Ricardo Rodrigues

Do Pirão à Constituição da Mandioca

Por ocasião da passagem da presidenta pela terra do fumo para lançar o programa ‘Água para Todos’ e inaugurar uma casa-de-farinha melhorada.

“Quando falamos de pobreza, a parte mais conhecida é a material, econômica, quantitativa, expressa em múltiplas carências como de renda, moradia, emprego, alimentação, etc.” (Pedro Demo)

A pesquisa científica contribui para esta visão unilateral induzindo que o mais importante no fenômeno da pobreza é a dimensão que o método pode medir, não aquilo que mais compromete a vida do pobre. Esta “ditadura do método”, segundo o autor, reduz o fenômeno àquilo que se pode mais facilmente manipular, deixando de lado o que talvez seja a dinâmica mais profunda da pobreza: sua politicidade. Ser pobre não é apenas não ter certas coisas. Pobreza é carência politizada, no sentido de a carência servir para o favorecimento de alguns em detrimento de muitos. Seca gera pobreza quando aparece a “indústria da seca”. Uma carência material se converte em ocasião para angariar privilégios e impor exclusões.

O parágrafo e a frase acima são do texto “Pobreza Política” de Pedro Demo, onde fala da pobreza social, política e das políticas compensatórias, define com exatidão a sensação do lançamento do programa ‘Brasil sem Miséria’, nesta segunda (25.07) em Arapiraca. É muita farinha para pouco pirão. Ou melhor, para não ser pessimista, ainda que pouco, já temos o pirão: O que nos falta, a nós pobres e imigrantes do nordeste, é a “mistura”.

• [Amostra de dados]:

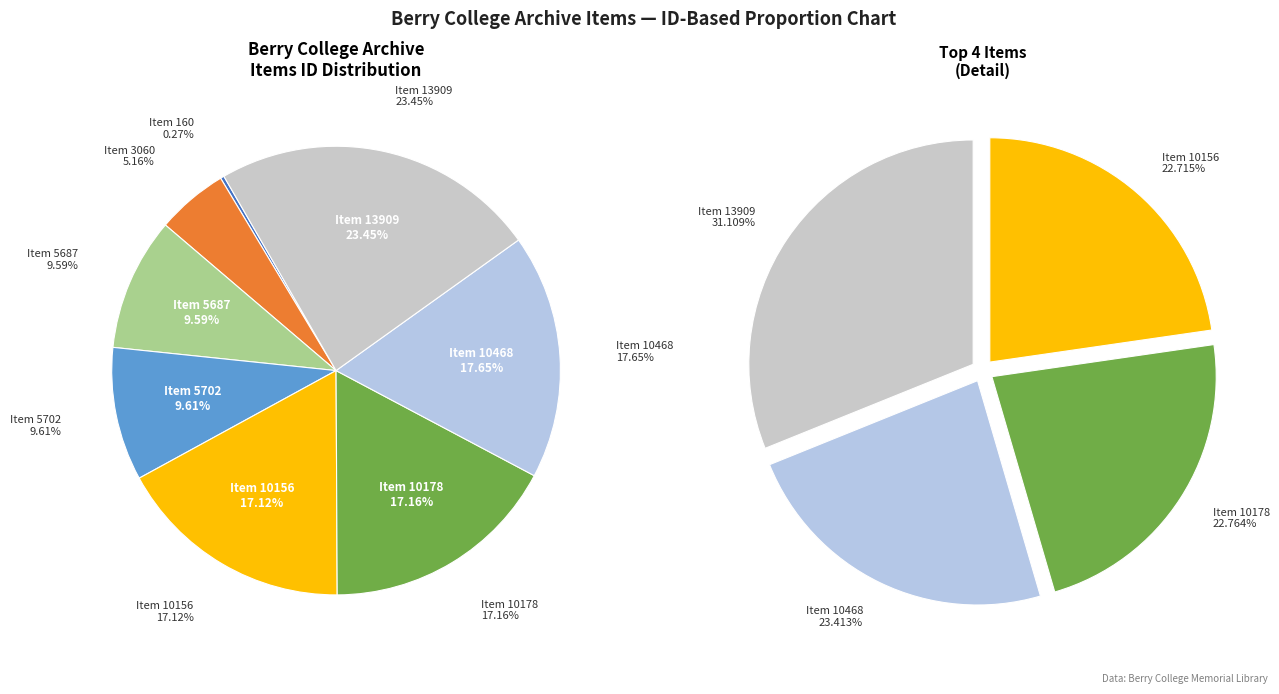

What is the change in value from Item 10178 to Item 10468?

+290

• [Lista de atividades]:
a) Responda, por favor, às perguntas sobre o texto de estudo, uma por linha:
(i) Que programa a presidenta foi lançar na terra do fumo?
(ii) Segundo o texto de estudo, quando a seca gera pobreza?
(iii) Em que cidade e em que data foi lançado o programa ‘Brasil sem Miséria’?
b) Liste as carências enumeradas depois da palavra “como” na citação de Pedro Demo, no texto de estudo.
Use somente o texto de estudo, sem recorrer ao material.

• [Respostas por atividade]:
a)
(i) O programa ‘Água para Todos’.
(ii) Quando aparece a “indústria da seca”.
(iii) Em Arapiraca, na segunda-feira, 25.07.

b) renda, moradia, emprego, alimentação